Ujung Tragedi Kanjuruhan Belum Terlihat

10 October 2022 22:49

Ratusan personel Polresta Malang Kota yang tengah mengikuti apel terlihat bersujud di atas aspal pelataran parkir depan Mapolresta Malang Kota. Selama beberapa saat, mereka bersujud dan memohon ampun atas segala kesalahan dan mengenang hilangnya ratusan nyawa suporter Aremania dan personel Polri, saat tragedi Kanjuruhan terjadi Sabtu, 1 Oktober 2022 lalu.

Dalam sujud ini, personel Polresta Malang Kota berdoa bagi 131 korban meninggal dunia dan kesembuhan bagi ratusan korban luka lainnya. Data resmi yang dirilis Dinkes Jawa Timur, Minggu (9/10/2022) pagi menyebutkan, total korban meninggal dunia pada tragedi Kanjuruhan mencapai 131 orang dua di antaranya personel Polri yang melakukan pengamanan.
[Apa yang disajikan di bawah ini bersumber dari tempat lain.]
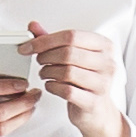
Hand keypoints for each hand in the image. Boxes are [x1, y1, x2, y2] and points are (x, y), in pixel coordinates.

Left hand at [26, 21, 134, 136]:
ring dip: (48, 72)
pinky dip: (52, 86)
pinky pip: (67, 91)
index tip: (28, 46)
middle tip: (39, 60)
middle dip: (46, 56)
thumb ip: (53, 41)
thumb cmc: (85, 80)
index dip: (45, 40)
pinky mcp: (93, 102)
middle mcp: (107, 63)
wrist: (98, 111)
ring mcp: (102, 83)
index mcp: (104, 46)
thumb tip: (33, 25)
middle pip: (68, 52)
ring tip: (44, 73)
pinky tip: (51, 85)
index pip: (71, 35)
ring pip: (67, 71)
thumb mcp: (72, 56)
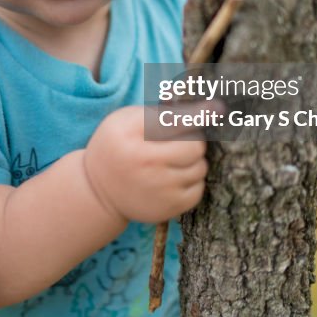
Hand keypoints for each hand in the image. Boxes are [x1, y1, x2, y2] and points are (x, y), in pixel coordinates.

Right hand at [82, 100, 219, 223]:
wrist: (97, 192)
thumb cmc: (116, 147)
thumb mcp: (124, 120)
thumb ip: (159, 110)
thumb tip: (208, 108)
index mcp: (133, 136)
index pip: (179, 120)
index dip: (202, 112)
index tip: (218, 108)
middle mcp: (147, 163)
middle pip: (196, 145)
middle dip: (192, 139)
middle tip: (178, 140)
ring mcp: (160, 189)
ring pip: (201, 167)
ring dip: (193, 160)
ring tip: (173, 160)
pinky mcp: (169, 208)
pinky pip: (199, 188)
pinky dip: (192, 181)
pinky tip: (174, 177)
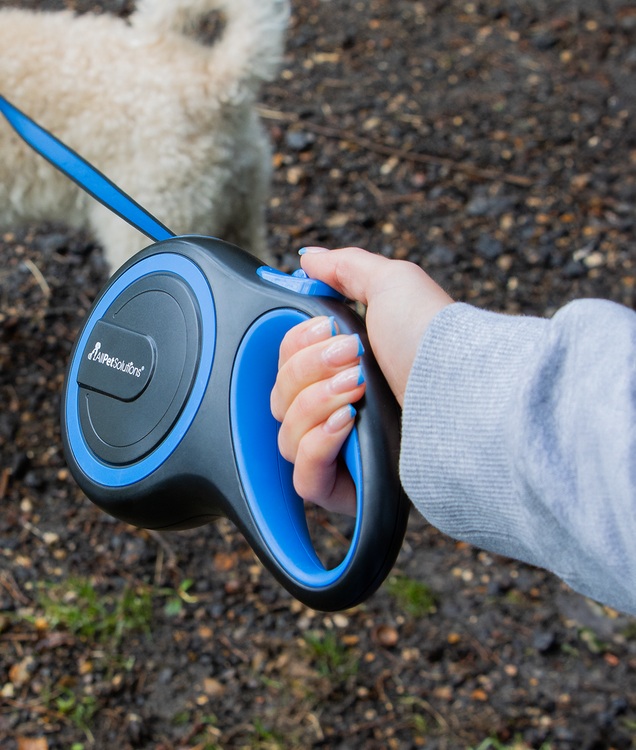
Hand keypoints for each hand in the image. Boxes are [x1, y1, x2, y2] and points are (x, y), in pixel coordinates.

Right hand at [270, 247, 453, 513]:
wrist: (471, 393)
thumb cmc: (438, 341)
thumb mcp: (394, 285)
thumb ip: (346, 268)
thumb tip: (309, 258)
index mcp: (342, 372)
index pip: (283, 368)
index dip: (296, 348)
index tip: (329, 332)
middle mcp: (338, 414)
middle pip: (278, 400)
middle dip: (309, 372)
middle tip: (354, 359)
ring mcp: (343, 455)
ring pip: (285, 438)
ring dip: (313, 406)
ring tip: (358, 391)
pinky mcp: (351, 491)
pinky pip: (303, 481)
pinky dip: (315, 448)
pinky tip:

Sebanyak 557 orang tercatat menderita luka ringan dan sedang, sementara 26 lainnya luka berat. Dari seluruh korban,  30 orang pasien masih menjalani perawatan di sembilan rumah sakit kota dan Kabupaten Malang serta Kota Batu, hingga Minggu (9/10/2022)
 
Sementara itu, Tim Gabungan Independen Pencari Fakta (TGIPF) tragedi Kanjuruhan terus melakukan investigasi di Stadion Kanjuruhan, Kepanjen, Malang. TGIPF melakukan kunjungan langsung untuk mendalami sejumlah fakta di antaranya pintu yang tertutup. Faktanya, saat kejadian pintu 12 dan pintu 13 dalam kondisi tertutup saat kejadian. 

Komisi untuk Orang Hilang dan Korban Tindak Kekerasan (Kontras) yang juga melakukan investigasi, mengaku ada kendala dalam mengumpulkan data. Sebab, banyak saksi mata yang menutup diri untuk menceritakan kondisi dan situasi yang mereka lihat dan rekam di lokasi saat tragedi terjadi.

Di akun Twitter Kontras, yang merilis temuan tim pencari fakta koalisi masyarakat sipil menyebut, ada 12 temuan di antaranya yang pertama tim menemukan bahwa terdapat mobilisasi sejumlah pasukan membawa gas air mata saat pertengahan babak kedua, padahal tidak ada ancaman atau potensi gangguan keamanan saat itu. Akhirnya, penggunaan gas air mata untuk menghalau massa suporter menjadi pemicu jatuhnya banyak korban jiwa.

Namun, Kadiv Humas Polri Irjen Pol Dedi Prasetyo menjelaskan, penyebab kematian ratusan penonton bukan disebabkan akibat gas air mata, melainkan akibat kekurangan oksigen. Mengutip pendapat dari pakar racun dan gas air mata, penggunaan gas air mata termasuk yang digunakan Polri dalam tragedi Kanjuruhan, itu tidak mematikan.
 
Dari proses yang ada, ternyata tidak begitu saja mudah mengungkap apa yang terjadi di Kanjuruhan dengan korban jiwa mencapai 131 orang, dibutuhkan dorongan publik yang kuat agar tragedi ini tidak menguap begitu saja.